I dreamt last night, not that White Nights was done, nor that I was working (as such) on the end of White Nights, but that the whole remainder of White Nights to be composed was sketched out in detail, and that all I need do is roll up my sleeves.  I also dreamt that my publisher, Mark and I were walking around town (talking about verbs, interestingly . . . or, it seemed interesting in the dream, anyway).  Also, he opened the door to a Lyft car and gave the driver a cassette tape to duplicate (bet you didn’t know that service was available from Lyft).

Monday, Sudie & I shall rehearse The Mystic Trumpeter for the first time.
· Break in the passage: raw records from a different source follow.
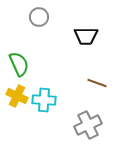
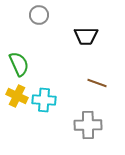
gray circle: moved 2 px up
gray cross: rotated 24 degrees clockwise
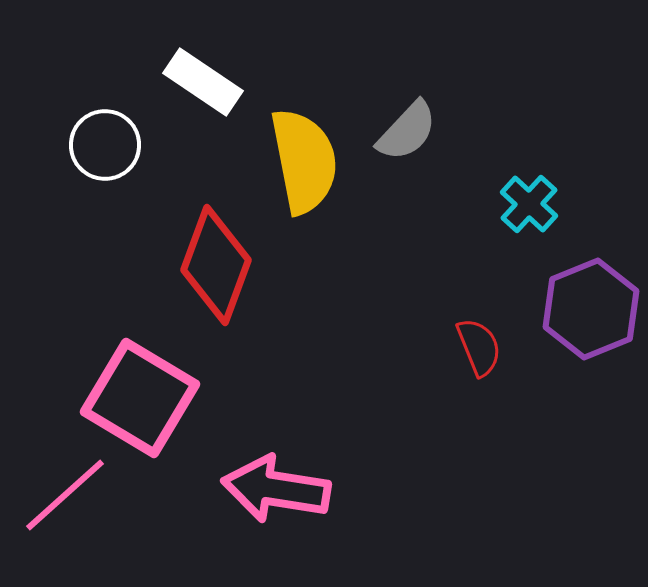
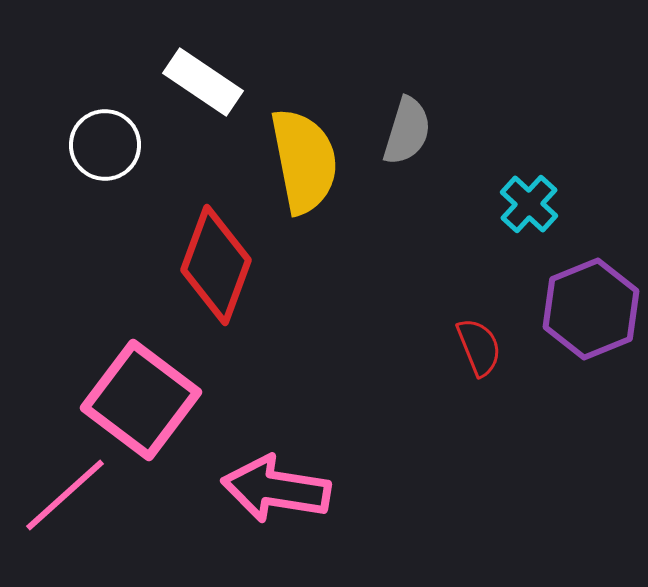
gray semicircle: rotated 26 degrees counterclockwise
pink square: moved 1 px right, 2 px down; rotated 6 degrees clockwise
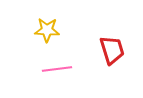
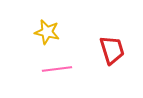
yellow star: moved 2 px down; rotated 10 degrees clockwise
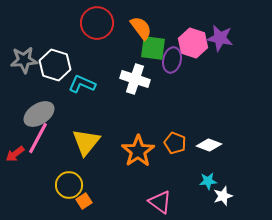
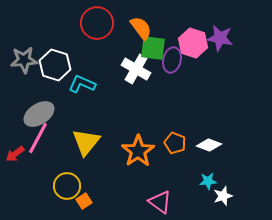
white cross: moved 1 px right, 10 px up; rotated 12 degrees clockwise
yellow circle: moved 2 px left, 1 px down
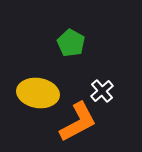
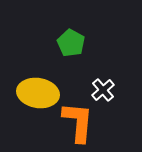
white cross: moved 1 px right, 1 px up
orange L-shape: rotated 57 degrees counterclockwise
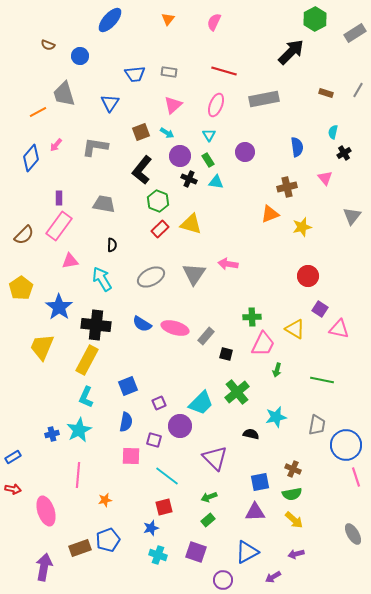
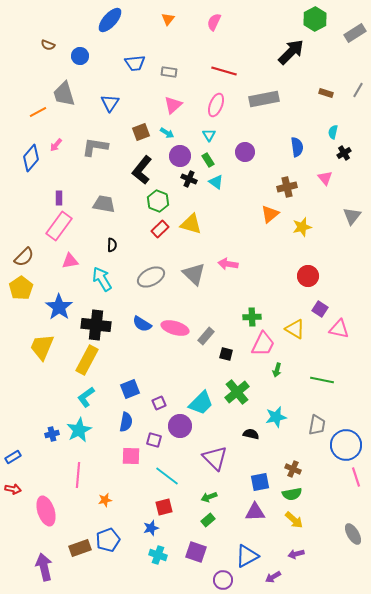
blue trapezoid at (135, 74): moved 11 px up
cyan triangle at (216, 182): rotated 28 degrees clockwise
orange triangle at (270, 214): rotated 18 degrees counterclockwise
brown semicircle at (24, 235): moved 22 px down
gray triangle at (194, 274): rotated 20 degrees counterclockwise
blue square at (128, 386): moved 2 px right, 3 px down
cyan L-shape at (86, 397): rotated 30 degrees clockwise
blue triangle at (247, 552): moved 4 px down
purple arrow at (44, 567): rotated 24 degrees counterclockwise
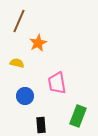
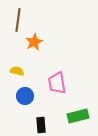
brown line: moved 1 px left, 1 px up; rotated 15 degrees counterclockwise
orange star: moved 4 px left, 1 px up
yellow semicircle: moved 8 px down
green rectangle: rotated 55 degrees clockwise
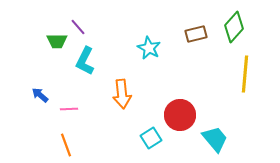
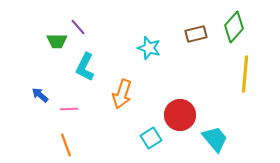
cyan star: rotated 10 degrees counterclockwise
cyan L-shape: moved 6 px down
orange arrow: rotated 24 degrees clockwise
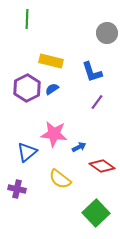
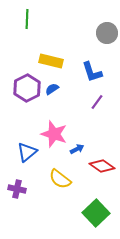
pink star: rotated 12 degrees clockwise
blue arrow: moved 2 px left, 2 px down
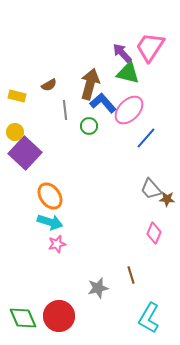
Word just in that Carson Cooman will play one of the Op.28 pieces for Morning Prayer at Harvard this Monday. 

And I am scheming a kind of mini-cantata for HTUMC for the Christmas concert.

17 October 2018

A bit of an "in the guts of the machinery" post

“[Rod Serling's] subtext was about humanity, and not special effects. Rod strove to inform, enrich, nourish and revive the dead, which he did. He saw the invisible, built the intangible, and achieved the impossible.”~ Ted Post, director of several Twilight Zone episodes
Courtesy of Peter H. Bloom, we've been able to record concerts of the Ensemble on video, for some few years now. The audio quality is passable, and thus, I have continued to take a separate audio recording. It was a while before I figured out that I could "swap in" the superior audio on the video. Better late than never.
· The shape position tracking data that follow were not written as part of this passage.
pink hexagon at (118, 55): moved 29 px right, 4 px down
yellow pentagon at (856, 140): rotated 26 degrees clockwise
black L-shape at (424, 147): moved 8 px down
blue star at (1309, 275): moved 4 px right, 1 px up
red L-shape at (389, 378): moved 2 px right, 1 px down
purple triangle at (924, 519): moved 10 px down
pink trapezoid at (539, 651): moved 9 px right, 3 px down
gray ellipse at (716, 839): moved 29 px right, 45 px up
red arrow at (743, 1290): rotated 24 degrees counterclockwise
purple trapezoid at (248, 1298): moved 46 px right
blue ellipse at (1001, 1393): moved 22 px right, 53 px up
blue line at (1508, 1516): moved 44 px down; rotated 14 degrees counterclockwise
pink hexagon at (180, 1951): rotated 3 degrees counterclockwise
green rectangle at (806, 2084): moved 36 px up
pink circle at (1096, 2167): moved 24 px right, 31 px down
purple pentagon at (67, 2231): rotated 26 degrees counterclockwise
Take now the case of (e.g.) Mistaken for the Sacred yesterday: live trio plus fixed media.  In the space, during the concert, the balance between the live group and the fixed media was reportedly good. As the mics of my device picked up the music, however, the fixed media was very faint. Faint enough, in fact, that what I figured I should do was, prepare a mix of the live recording, plus the fixed media as resident at my laptop. So, that is what we've got here:

15 October 2018

Banner Day

Well, there we are, facing Tremont Street, out in the sight of God and everybody.

Smoke, hot tea & drizzle

Fame is like smoke,I couldn’t care less.– Anna Akhmatova
Still mostly recovery.  Sang part of the service yesterday morning, but could not sing the whole.  Excellent rehearsals, both in the afternoon with Louise Mundinger, and in the evening with "the band."  Gray, drizzly weather today;  will head out in a bit to rehearse Considering My Bliss Options with Peter.

14 October 2018

Somber postscript

And, to be sure, shortly after I posted this, I learnt that she had passed away a few hours earlier.  She was determined to do whatever she might, to resist the disease, and she kept a brave and cheerful demeanor throughout.  She had the joy of seeing her Red Sox through a magnificent regular season, and of seeing them vanquish the Yankees for the American League title;  so she passed out of this world with a gratified smile.  We shall miss her.

Innumerable angels sing you to a sweet rest, Adrienne.